• [Given text]:

____________

D.C. Ct.App. R. 10(a)(1).   At a minimum, this rule requires the appellant to designate enough of the record to support his arguments for reversal.   Failure to do so precludes appellate review of the alleged error.   See, e.g., Stebbins v. Stebbins, 673 A.2d 184, 188 n. 5 (D.C.1996);  District of Columbia v. Patterson, 667 A.2d 1338, 1347 (D.C.1995);  Cobb v. Standard Drug Co., 453 A.2d 110, 111 (D.C.1982).

 We have often reiterated “that trial court rulings come with a presumption of correctness and that it is the responsibility of the appellant to furnish an appellate record evidencing the claimed trial court error.”   Stockard v. Moss, 706 A.2d 561, 567 (D.C.1997) (citation omitted);  see Harvey v. United States, 385 A.2d 36, 37 (D.C.1978).   Consequently, a party challenging any trial court decision bears the burden of presenting this court “with a record sufficient to show affirmatively that error occurred.”  Cobb, 453 A.2d at 111 (citations omitted);  accord, D.C. Transit System, Inc. v. Milton, 250 A.2d 549, 551 (D.C.1969).   Mr. Mbakpuo has not met his obligations in this respect.

____________

• [Source records]:
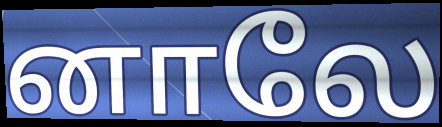
னாலேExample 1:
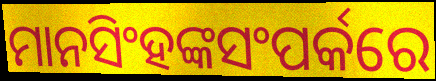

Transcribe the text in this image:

ମାନସିଂହଙ୍କସଂପର୍କରେ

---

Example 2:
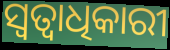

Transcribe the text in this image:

ସ୍ବତ୍ବାଧିକାରୀ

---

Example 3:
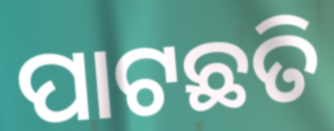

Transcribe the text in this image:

ପାଟଛତି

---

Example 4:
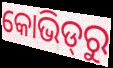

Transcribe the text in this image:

କୋଭିଡ୍‌ରୁ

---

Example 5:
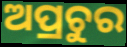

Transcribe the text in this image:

ଅପ୍ରଚୁରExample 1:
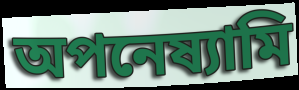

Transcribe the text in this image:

অপনেষ্যামি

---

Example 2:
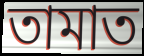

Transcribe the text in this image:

তামাত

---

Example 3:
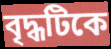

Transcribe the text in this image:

বৃদ্ধটিকে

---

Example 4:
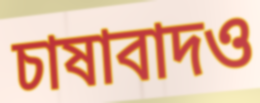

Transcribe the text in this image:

চাষাবাদও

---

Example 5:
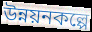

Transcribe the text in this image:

উন্নয়নকল্পে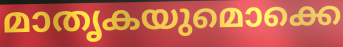
മാതൃകയുമൊക്കെ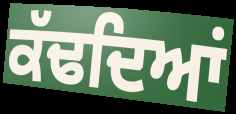
ਕੱਢਦਿਆਂ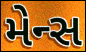
મેન્સ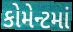
કોમેન્ટમાં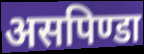
असपिण्डा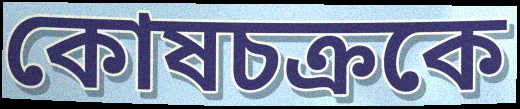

____________

• [Problems to solve]:
1) In the excerpt on the appellate record, do these statements agree with it? Answer yes or no for each, and quote the deciding words. (a) Trial court rulings are presumed correct. (b) The appellee is responsible for furnishing a record that shows the claimed error. (c) Mr. Mbakpuo met his obligations regarding the record.
2) According to the excerpt on the appellate record, what does failing to designate enough of the record preclude?
3) Copy the stretch of the excerpt on the appellate record from "We have often" through "in this respect.".

• [Worked answers]:
1)
(a) Yes: "trial court rulings come with a presumption of correctness"
(b) No: "it is the responsibility of the appellant to furnish an appellate record evidencing the claimed trial court error"
(c) No: "Mr. Mbakpuo has not met his obligations in this respect."

2) Appellate review of the alleged error.

3)
We have often reiterated “that trial court rulings come with a presumption of correctness and that it is the responsibility of the appellant to furnish an appellate record evidencing the claimed trial court error.”   Stockard v. Moss, 706 A.2d 561, 567 (D.C.1997) (citation omitted);  see Harvey v. United States, 385 A.2d 36, 37 (D.C.1978).   Consequently, a party challenging any trial court decision bears the burden of presenting this court “with a record sufficient to show affirmatively that error occurred.”  Cobb, 453 A.2d at 111 (citations omitted);  accord, D.C. Transit System, Inc. v. Milton, 250 A.2d 549, 551 (D.C.1969).   Mr. Mbakpuo has not met his obligations in this respect.